● Assignment: How would you render this sentence from the piece on online exposure in Spanish: "Kissing couples will be tracked down and identified."
++++ Extract provided ++++
You cannot hide anymore.
Your fetishes will be exposed, says Brian Stelter in the New York Times this
week. Your hoaxes will be outed. Your secrets will be laid bare. The Interweb's combination of ruthless inquisitiveness and infinite access to information will reveal you if you are a fraud,
exonerate you if you are a hero, let your cream of wheat rise to the top and leave your chaff by the wayside.
Lesbian bloggers will be revealed to be middle-aged men. Kissing couples will be
tracked down and identified. Pictures of weiners will be traced to their owners.
Right now, these things are happening with enough infrequency that we find them shocking. "What? He
sexted? I can't believe it!" But what happens when the relentless march of transparency reveals that the majority of us are engaging in shocking behavior?
What happens, for example,
when we learn that 60% of people smoke pot on a casual basis? Do we legalize or prosecute? What happens when 80% of politicians are embroiled in sex scandals? Do we wipe the slate clean and reboot
government with all new players -- all, of course, equally human and equally likely to fall prey to the same temptations of iniquity?
advertisement
advertisement
I used to be a fanatic follower of the Tour de France,
until one too many doping scandals eradicated the last of my respect for -- and the last of my trust in -- the riders. This is the cycle of scandal: from trust, to betrayal, to shock, to forgiveness,
to betrayal again, to feelings of stupidity, to cynicism, to apathy.
++++ Data section ++++
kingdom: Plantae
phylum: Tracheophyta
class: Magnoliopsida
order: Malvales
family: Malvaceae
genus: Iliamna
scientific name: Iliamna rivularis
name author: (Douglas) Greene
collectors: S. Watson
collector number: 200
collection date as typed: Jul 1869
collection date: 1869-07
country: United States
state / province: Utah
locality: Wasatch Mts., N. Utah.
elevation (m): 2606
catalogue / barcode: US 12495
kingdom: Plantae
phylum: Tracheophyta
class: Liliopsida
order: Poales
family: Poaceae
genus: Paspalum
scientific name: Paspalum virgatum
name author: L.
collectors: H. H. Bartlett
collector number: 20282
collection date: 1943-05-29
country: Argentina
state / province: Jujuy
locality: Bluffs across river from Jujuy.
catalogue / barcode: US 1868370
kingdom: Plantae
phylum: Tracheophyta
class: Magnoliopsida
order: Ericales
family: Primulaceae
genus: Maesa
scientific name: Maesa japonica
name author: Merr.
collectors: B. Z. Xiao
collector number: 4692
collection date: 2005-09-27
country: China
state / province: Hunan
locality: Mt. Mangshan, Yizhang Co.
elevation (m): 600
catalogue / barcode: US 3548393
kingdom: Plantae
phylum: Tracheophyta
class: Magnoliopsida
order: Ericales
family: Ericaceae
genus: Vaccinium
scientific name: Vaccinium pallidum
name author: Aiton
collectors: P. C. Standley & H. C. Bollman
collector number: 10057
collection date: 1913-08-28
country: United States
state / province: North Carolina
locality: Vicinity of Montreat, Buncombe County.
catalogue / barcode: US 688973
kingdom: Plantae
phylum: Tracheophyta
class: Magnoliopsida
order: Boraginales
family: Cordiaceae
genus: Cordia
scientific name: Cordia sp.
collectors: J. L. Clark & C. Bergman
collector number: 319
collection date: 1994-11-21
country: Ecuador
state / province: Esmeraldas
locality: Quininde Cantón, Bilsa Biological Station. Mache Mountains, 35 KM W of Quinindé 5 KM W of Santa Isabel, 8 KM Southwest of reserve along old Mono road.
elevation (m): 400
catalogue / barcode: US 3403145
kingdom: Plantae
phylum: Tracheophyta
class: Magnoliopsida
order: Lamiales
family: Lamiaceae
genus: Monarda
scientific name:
++++
● Solution to this task: Las parejas que se besan serán rastreadas e identificadas.